## ASSIGNMENT:
Find every line below with the string "gold" and pick it out.

## LISTED RECORDS:
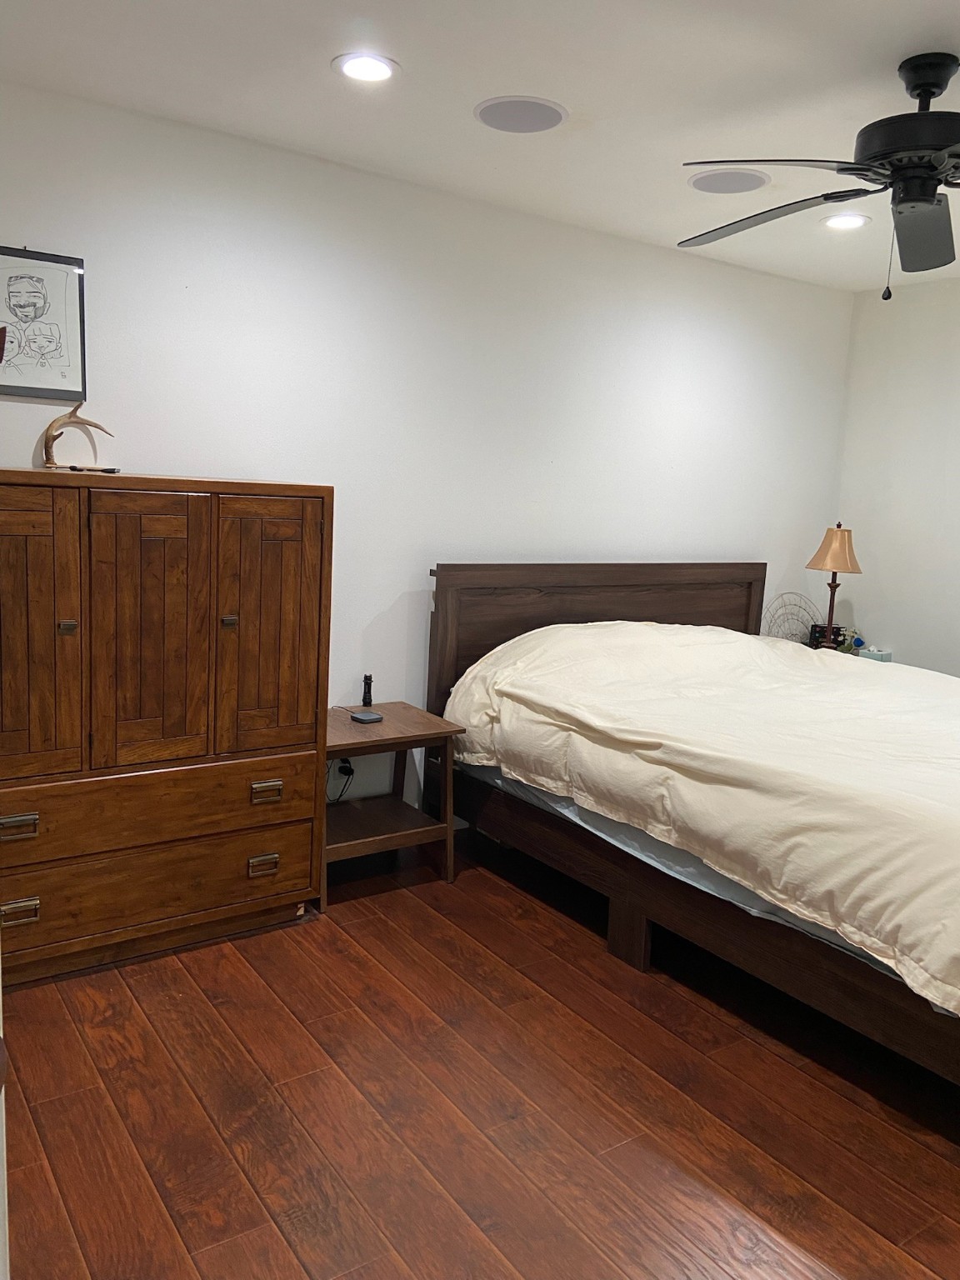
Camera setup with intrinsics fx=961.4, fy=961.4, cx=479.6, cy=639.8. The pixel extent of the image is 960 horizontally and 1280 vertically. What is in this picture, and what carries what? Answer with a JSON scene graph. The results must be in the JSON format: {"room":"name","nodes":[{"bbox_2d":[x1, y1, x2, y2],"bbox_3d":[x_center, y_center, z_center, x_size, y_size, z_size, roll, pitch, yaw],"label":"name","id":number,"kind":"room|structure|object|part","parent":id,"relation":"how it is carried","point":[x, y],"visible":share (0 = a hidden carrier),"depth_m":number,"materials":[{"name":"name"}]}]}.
{"room":"bedroom","nodes":[
{"label":"bedroom","id":0,"kind":"room"},
{"bbox_2d":[0,78,854,813],"bbox_3d":[-0.242,-0.446,3.847,5.216,2.568,0.137,-3,11,-35],"label":"back wall","id":1,"kind":"structure","parent":0,"point":[32,434],"depth_m":3.70,"materials":[{"name":"white paint"}]},
{"bbox_2d":[0,245,88,400],"bbox_3d":[-1.368,-0.950,2.882,0.336,0.438,0.022,-3,11,-35],"label":"framed picture","id":2,"kind":"object","parent":1,"relation":"attached to","point":[14,292],"visible":1,"depth_m":2.91,"materials":[{"name":"white paper"}]},
{"bbox_2d":[325,756,354,802],"bbox_3d":[-0.579,0.524,3.734,0.124,0.263,0.154,9,11,36],"label":"power cord","id":3,"kind":"object","parent":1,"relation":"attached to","point":[344,767],"visible":0.53,"depth_m":3.75,"materials":[{"name":"black plastic"}]},
{"bbox_2d":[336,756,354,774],"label":"power plug","id":4,"kind":"object","parent":1,"relation":"attached to","point":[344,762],"visible":0.47,"depth_m":3.81,"materials":[{"name":"plastic"}]},
{"bbox_2d":[0,0,959,294],"bbox_3d":[0.954,-1.429,1.929,5.084,0.109,4.191,-3,11,-35],"label":"ceiling","id":5,"kind":"structure","parent":0,"point":[581,97],"depth_m":2.68,"materials":[{"name":"white paint"}]},
{"bbox_2d":[332,51,399,82],"bbox_3d":[-0.308,-1.540,2.594,0.188,0.010,0.189,-3,11,-35],"label":"recessed light","id":6,"kind":"object","parent":5,"relation":"in","point":[375,68],"visible":0.99,"depth_m":2.58,"materials":[{"name":"white"}]},
{"bbox_2d":[474,95,567,133],"bbox_3d":[0.121,-1.569,2.879,0.274,0.009,0.276,-3,11,-35],"label":"ceiling speaker","id":7,"kind":"object","parent":5,"relation":"in","point":[497,125],"visible":0.99,"depth_m":2.86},
{"bbox_2d":[688,167,769,194],"bbox_3d":[0.879,-1.615,3.394,0.280,0.010,0.284,-3,11,-35],"label":"ceiling speaker","id":8,"kind":"object","parent":5,"relation":"in","point":[710,187],"visible":0.99,"depth_m":3.37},
{"bbox_2d":[680,50,959,299],"bbox_3d":[1.131,-1.165,2.476,1.306,0.587,1.305,-3,11,-35],"label":"ceiling fan","id":9,"kind":"object","parent":5,"relation":"hanging from","point":[924,200],"visible":0.99,"depth_m":2.41,"materials":[{"name":"black metal"}]},
{"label":"fan blade","id":10,"kind":"part","parent":9,"relation":"part of","materials":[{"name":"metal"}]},
{"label":"blade","id":11,"kind":"part","parent":9,"relation":"part of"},
{"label":"fan blade","id":12,"kind":"part","parent":9,"relation":"part of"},
{"bbox_2d":[821,212,869,229],"bbox_3d":[1.432,-1.639,3.769,0.192,0.012,0.193,-3,11,-35],"label":"recessed light","id":13,"kind":"object","parent":5,"relation":"in","point":[858,222],"visible":0.98,"depth_m":3.76,"materials":[{"name":"white"}]},
{"bbox_2d":[0,826,959,1279],"bbox_3d":[0.843,1.206,2.153,5.313,0.100,4.454,-3,11,-35],"label":"floor","id":14,"kind":"structure","parent":0,"point":[207,1012],"depth_m":2.26,"materials":[{"name":"brown wood"}]},
{"bbox_2d":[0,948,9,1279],"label":"door frame","id":15,"kind":"structure","parent":14,"relation":"on","point":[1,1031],"depth_m":1.21,"materials":[{"name":"white"}]},
{"bbox_2d":[0,469,332,990],"bbox_3d":[-1.106,0.224,2.943,1.163,1.399,0.516,-3,11,-35],"label":"wooden cabinet","id":16,"kind":"object","parent":14,"relation":"on","point":[293,875],"visible":1,"depth_m":2.77,"materials":[{"name":"brown wood"}]},
{"bbox_3d":[-1.226,0.498,2.546,0.083,0.040,0.036,-3,11,-35],"label":"pull","id":17,"kind":"part","parent":16,"relation":"part of","materials":[{"name":"gold metal"}]},
{"bbox_3d":[-1.243,0.735,2.588,0.081,0.044,0.036,-3,11,-35],"label":"pull","id":18,"kind":"part","parent":16,"relation":"part of","materials":[{"name":"gold metal"}]},
{"bbox_3d":[-1.230,0.007,2.542,0.325,0.814,0.076,-3,11,-35],"label":"door","id":19,"kind":"part","parent":16,"relation":"part of","materials":[{"name":"brown wood"}]},
{"bbox_3d":[-1.118,-0.029,2.613,0.035,0.035,0.034,-3,11,-35],"label":"knob","id":20,"kind":"part","parent":16,"relation":"part of","materials":[{"name":"gold metal"}]},
{"bbox_2d":[40,400,114,469],"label":"antler","id":21,"kind":"object","parent":16,"relation":"on","point":[48,439],"visible":0.98,"depth_m":2.89,"materials":[{"name":"brown"}]},
{"bbox_2d":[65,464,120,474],"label":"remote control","id":22,"kind":"object","parent":16,"relation":"on","point":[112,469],"visible":0.97,"depth_m":2.81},
{"bbox_3d":[-0.944,-0.005,2.754,0.307,0.802,0.085,-3,11,-35],"label":"door","id":23,"kind":"part","parent":16,"relation":"part of","materials":[{"name":"brown wood"}]},
{"bbox_3d":[-0.984,0.743,2.821,0.907,0.228,0.042,-3,11,-35],"label":"drawer","id":24,"kind":"part","parent":16,"relation":"part of","materials":[{"name":"brown wood"}]},
{"bbox_3d":[-0.964,0.480,2.784,0.962,0.198,0.073,-3,11,-35],"label":"drawer","id":25,"kind":"part","parent":16,"relation":"part of","materials":[{"name":"brown wood"}]},
{"bbox_3d":[-0.752,-0.050,2.883,0.035,0.036,0.033,-3,11,-35],"label":"knob","id":26,"kind":"part","parent":16,"relation":"part of","materials":[{"name":"gold metal"}]},
{"bbox_3d":[-0.671,0.700,2.977,0.077,0.043,0.037,-3,11,-35],"label":"pull","id":27,"kind":"part","parent":16,"relation":"part of","materials":[{"name":"gold metal"}]},
{"bbox_3d":[-0.648,0.468,2.928,0.080,0.043,0.038,-3,11,-35],"label":"pull","id":28,"kind":"part","parent":16,"relation":"part of","materials":[{"name":"gold metal"}]},
{"bbox_3d":[-0.650,-0.019,2.963,0.303,0.814,0.071,-3,11,-35],"label":"door","id":29,"kind":"part","parent":16,"relation":"part of","materials":[{"name":"brown wood"}]},
{"bbox_2d":[326,700,464,902],"bbox_3d":[-0.422,0.589,3.546,0.545,0.577,0.507,-3,11,-35],"label":"nightstand","id":30,"kind":"object","parent":14,"relation":"on","point":[402,730],"visible":0.75,"depth_m":3.49,"materials":[{"name":"brown wood"}]},
{"bbox_2d":[349,709,383,723],"bbox_3d":[-0.415,0.282,3.525,0.094,0.020,0.096,-3,11,-35],"label":"device","id":31,"kind":"object","parent":30,"relation":"on","point":[360,716],"visible":0.99,"depth_m":3.50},
{"bbox_2d":[360,673,374,707],"bbox_3d":[-0.437,0.195,3.723,0.045,0.130,0.056,-3,11,-35],"label":"flashlight","id":32,"kind":"object","parent":30,"relation":"on","point":[370,700],"visible":0.98,"depth_m":3.71,"materials":[{"name":"black metal"}]},
{"bbox_2d":[425,565,959,1096],"bbox_3d":[1.212,0.423,3.308,1.808,1.122,2.498,-3,11,-35],"label":"bed","id":33,"kind":"object","parent":14,"relation":"on","point":[568,617],"visible":0.83,"depth_m":3.04,"materials":[{"name":"brown wood"}]},
{"bbox_3d":[0.596,0.163,4.685,1.725,1.117,0.216,-3,11,-35],"label":"headboard","id":34,"kind":"part","parent":33,"relation":"part of","materials":[{"name":"brown wood"}]},
{"bbox_2d":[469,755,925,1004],"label":"mattress","id":35,"kind":"object","parent":33,"relation":"on","point":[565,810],"visible":0.15,"depth_m":2.84,"materials":[{"name":"grey fabric"}]},
{"bbox_2d":[437,617,959,1014],"bbox_3d":[1.165,0.368,3.286,1.724,0.627,2.234,-3,11,-35],"label":"comforter","id":36,"kind":"object","parent":35,"relation":"on","point":[568,630],"visible":0.85,"depth_m":2.88,"materials":[{"name":"fabric"}]},
{"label":"bed frame","id":37,"kind":"part","parent":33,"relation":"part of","materials":[{"name":"brown wood"}]},
{"bbox_2d":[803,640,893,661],"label":"nightstand","id":38,"kind":"object","parent":14,"relation":"on","point":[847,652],"visible":0.07,"depth_m":4.92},
{"bbox_2d":[763,591,821,643],"bbox_3d":[1.592,-0.078,4.894,0.398,0.317,0.173,0,9,-16],"label":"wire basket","id":39,"kind":"object","parent":38,"relation":"on","point":[795,636],"visible":0.73,"depth_m":4.89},
{"bbox_2d":[809,622,845,649],"bbox_3d":[1.819,-0.015,5.042,0.163,0.134,0.084,4,9,9],"label":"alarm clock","id":40,"kind":"object","parent":38,"relation":"on","point":[834,627],"visible":0.54,"depth_m":5.01,"materials":[{"name":"black"}]},
{"bbox_2d":[805,520,862,650],"bbox_3d":[1.771,-0.251,4.834,0.257,0.699,0.257,-3,11,-35],"label":"table lamp","id":41,"kind":"object","parent":38,"relation":"on","point":[829,625],"visible":0.96,"depth_m":4.76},
{"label":"lamp base","id":42,"kind":"part","parent":41,"relation":"part of","materials":[{"name":"brown wood"}]},
{"bbox_3d":[1.787,-0.462,4.825,0.298,0.235,0.285,-3,11,-35],"label":"lamp shade","id":43,"kind":"part","parent":41,"relation":"part of","materials":[{"name":"beige fabric"}]},
{"bbox_2d":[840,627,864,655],"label":"flowers","id":44,"kind":"object","parent":38,"relation":"on","point":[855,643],"visible":0.8,"depth_m":4.97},
{"bbox_2d":[860,645,891,662],"bbox_3d":[2.002,0.068,4.865,0.107,0.083,0.117,-3,11,-35],"label":"tissue box","id":45,"kind":"object","parent":38,"relation":"on","point":[871,654],"visible":0.88,"depth_m":4.83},
{"bbox_2d":[833,275,959,676],"bbox_3d":[3.107,-0.256,3.633,0.131,2.541,4.022,-3,11,-35],"label":"right wall","id":46,"kind":"structure","parent":0,"point":[882,327],"depth_m":4.86,"materials":[{"name":"white paint"}]}
]}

## REPLY TO THE TASK:
{"bbox_3d":[-1.226,0.498,2.546,0.083,0.040,0.036,-3,11,-35],"label":"pull","id":17,"kind":"part","parent":16,"relation":"part of","materials":[{"name":"gold metal"}]},
{"bbox_3d":[-1.243,0.735,2.588,0.081,0.044,0.036,-3,11,-35],"label":"pull","id":18,"kind":"part","parent":16,"relation":"part of","materials":[{"name":"gold metal"}]},
{"bbox_3d":[-1.118,-0.029,2.613,0.035,0.035,0.034,-3,11,-35],"label":"knob","id":20,"kind":"part","parent":16,"relation":"part of","materials":[{"name":"gold metal"}]},
{"bbox_3d":[-0.752,-0.050,2.883,0.035,0.036,0.033,-3,11,-35],"label":"knob","id":26,"kind":"part","parent":16,"relation":"part of","materials":[{"name":"gold metal"}]},
{"bbox_3d":[-0.671,0.700,2.977,0.077,0.043,0.037,-3,11,-35],"label":"pull","id":27,"kind":"part","parent":16,"relation":"part of","materials":[{"name":"gold metal"}]},
{"bbox_3d":[-0.648,0.468,2.928,0.080,0.043,0.038,-3,11,-35],"label":"pull","id":28,"kind":"part","parent":16,"relation":"part of","materials":[{"name":"gold metal"}]},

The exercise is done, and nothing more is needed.